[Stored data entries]
# # # #

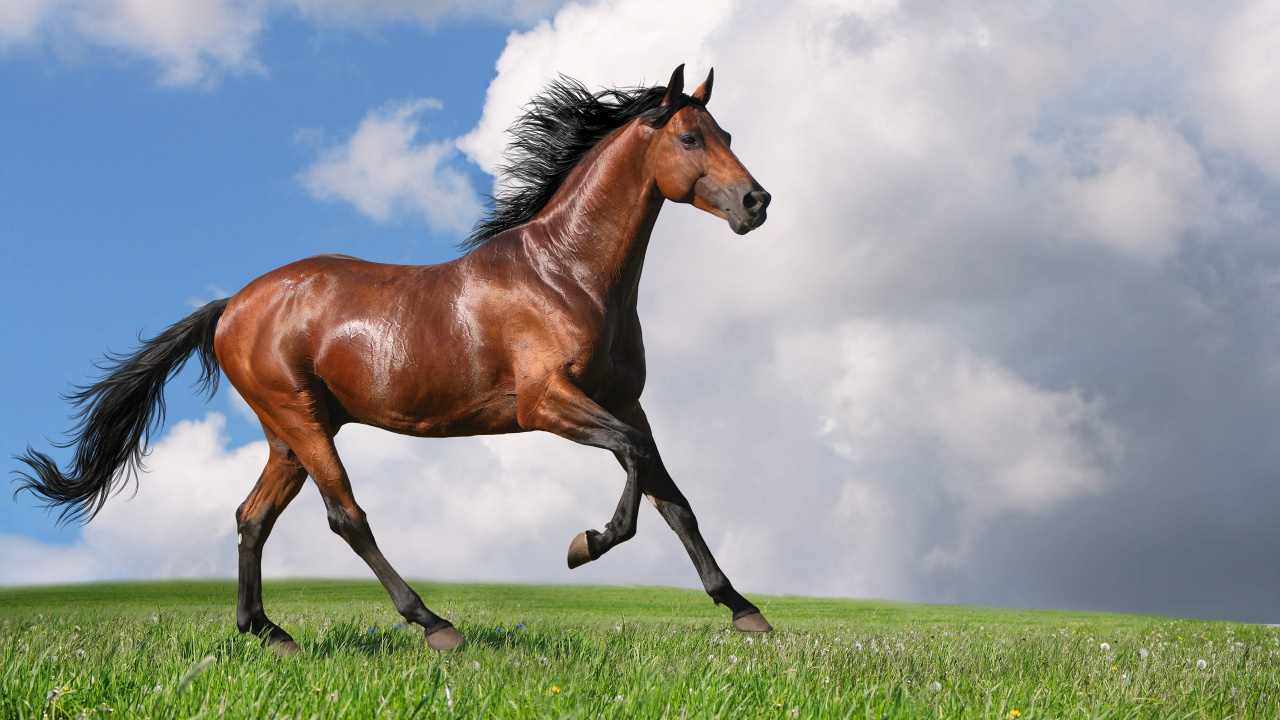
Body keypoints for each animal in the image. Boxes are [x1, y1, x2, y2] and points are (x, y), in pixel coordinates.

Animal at [15, 64, 772, 653]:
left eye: (728, 135)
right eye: (689, 136)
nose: (756, 201)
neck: (568, 273)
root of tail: (232, 305)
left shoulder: (623, 401)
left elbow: (673, 497)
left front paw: (743, 610)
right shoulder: (547, 402)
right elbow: (638, 470)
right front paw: (585, 543)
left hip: (290, 432)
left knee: (252, 517)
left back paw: (270, 633)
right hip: (301, 420)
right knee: (345, 516)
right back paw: (434, 624)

# # # #

Can you quote exactly the lines from the one containing "right shoulder: (547, 402)" through the last line of the records above, and nothing else?

SOLUTION FOR THIS TASK:
right shoulder: (547, 402)
right elbow: (638, 470)
right front paw: (585, 543)
left hip: (290, 432)
left knee: (252, 517)
left back paw: (270, 633)
right hip: (301, 420)
right knee: (345, 516)
right back paw: (434, 624)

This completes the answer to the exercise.